The princess stepped forward and saw fear in its glowing eyes. She
grabbed it by the neck and did to it as it had done to her. Ruby
sucked the energy from it, allowing the blue wave it had stolen to
flow back into her. With a final snarl, Ruby pulled the last bit of
red energy from the wight king’s glowing eyes and allowed the
corpse to fall to the undercroft floor. As its head slammed into
the ground, the crown slid off and clanged against the hard
stone.

Ruby turned her attention to Scarlett. She
leaned down and kissed her unconscious demon, allowing some of the
red energy to flow through Scarlett’s lips and further inside her
body. Her eyes shot open, and the princess leaned back.

“What happened?” the horned demon asked.

Ruby stood back up. “We won.”

Scarlett looked over to see the hallway of
lifeless bodies. “That’s… that’s… How did you do it?”

“Poison, it seems is not the only thing that
sustains me. They were full of a dark energy, so I took it for my
own.”

“You’re…” Scarlett saw a red glint in her
princess’ eyes. “You’re so beautiful…”

Ruby smiled and turned back to the stairs.
She raised her hands to the stone slab once more. This time she
channeled the stolen energy of the wights, and shifted the blockade
to the side, allowing them to pass up and into the castle.

“We’re almost there. All I can think of is
snapping the craggy hand demon’s neck.”

Scarlett stood and joined her master at the
stairs, picking up her war hammer and handing it to her. “Then I am
sure you will, my poison princess.”

Chapter 38. Sythys’ Treasures

The stairs of the undercroft led up to an
interior area of the castle that, in her days, was largely
abandoned, so Ruby had little fear that anyone would have heard the
commotion of the fight with the wights. Just like at the other end
of the crypt’s tunnel, the stairs led directly into a little
chamber that was also sealed from the other side, but that wouldn’t
stop the princess and her demon. Ruby had already revealed the
strength the stolen red energy had given her, but she was now
curious if Scarlett had benefitted as well.
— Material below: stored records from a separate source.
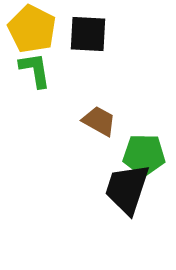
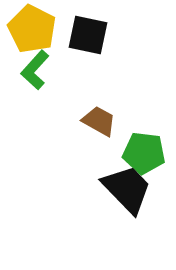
black square: moved 1 px down; rotated 9 degrees clockwise
green L-shape: rotated 129 degrees counterclockwise
green pentagon: moved 2 px up; rotated 6 degrees clockwise
black trapezoid: rotated 118 degrees clockwise
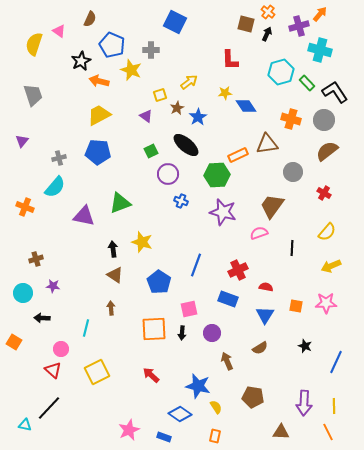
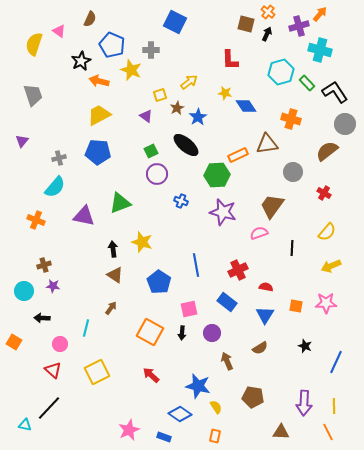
yellow star at (225, 93): rotated 16 degrees clockwise
gray circle at (324, 120): moved 21 px right, 4 px down
purple circle at (168, 174): moved 11 px left
orange cross at (25, 207): moved 11 px right, 13 px down
brown cross at (36, 259): moved 8 px right, 6 px down
blue line at (196, 265): rotated 30 degrees counterclockwise
cyan circle at (23, 293): moved 1 px right, 2 px up
blue rectangle at (228, 299): moved 1 px left, 3 px down; rotated 18 degrees clockwise
brown arrow at (111, 308): rotated 40 degrees clockwise
orange square at (154, 329): moved 4 px left, 3 px down; rotated 32 degrees clockwise
pink circle at (61, 349): moved 1 px left, 5 px up
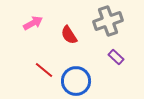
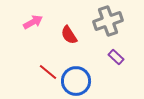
pink arrow: moved 1 px up
red line: moved 4 px right, 2 px down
With a nod to the door, she told her horned
demon, “Break it open.”

Scarlett wore a sly smile and placed both her
hands to the door, just as eager to test this new power flowing
through her. The red energy pushed down through her arms and into
the heavy bronze at her fingertips. The sight was similar to when
the craggy hand demon had cast spells. There were no flashy spell
effects; whatever he had set his mind on simply happened invisibly.
Scarlett’s attempt to unbar the door was just the same. The bronze
slab simply pushed forward, the wooden planks on the other side
being instantly splintered and broken at her mental command.

The horned demon shifted to the side of the
doorway, smiling to her princess and gesturing to her that she
could now move through. Ruby did so, flinging the war hammer onto
her shoulder and checking the hallway to ensure they were alone.
Her suspicions were validated, as the halls were unoccupied, and
the only light coming in was from the sunlight penetrating through
open windows. Extremely familiar with the layout of the castle from
playing many games of hide and seek there as a child, Ruby knew the
best path to every location Leina and her craggy hand demon could
be. It was midday now, and she suspected the throne room to be the
most likely place to go. The direct route was left, through a
lengthy hall, and up a set of stairs that would lead them to a main
hallway that connected most of the castle together.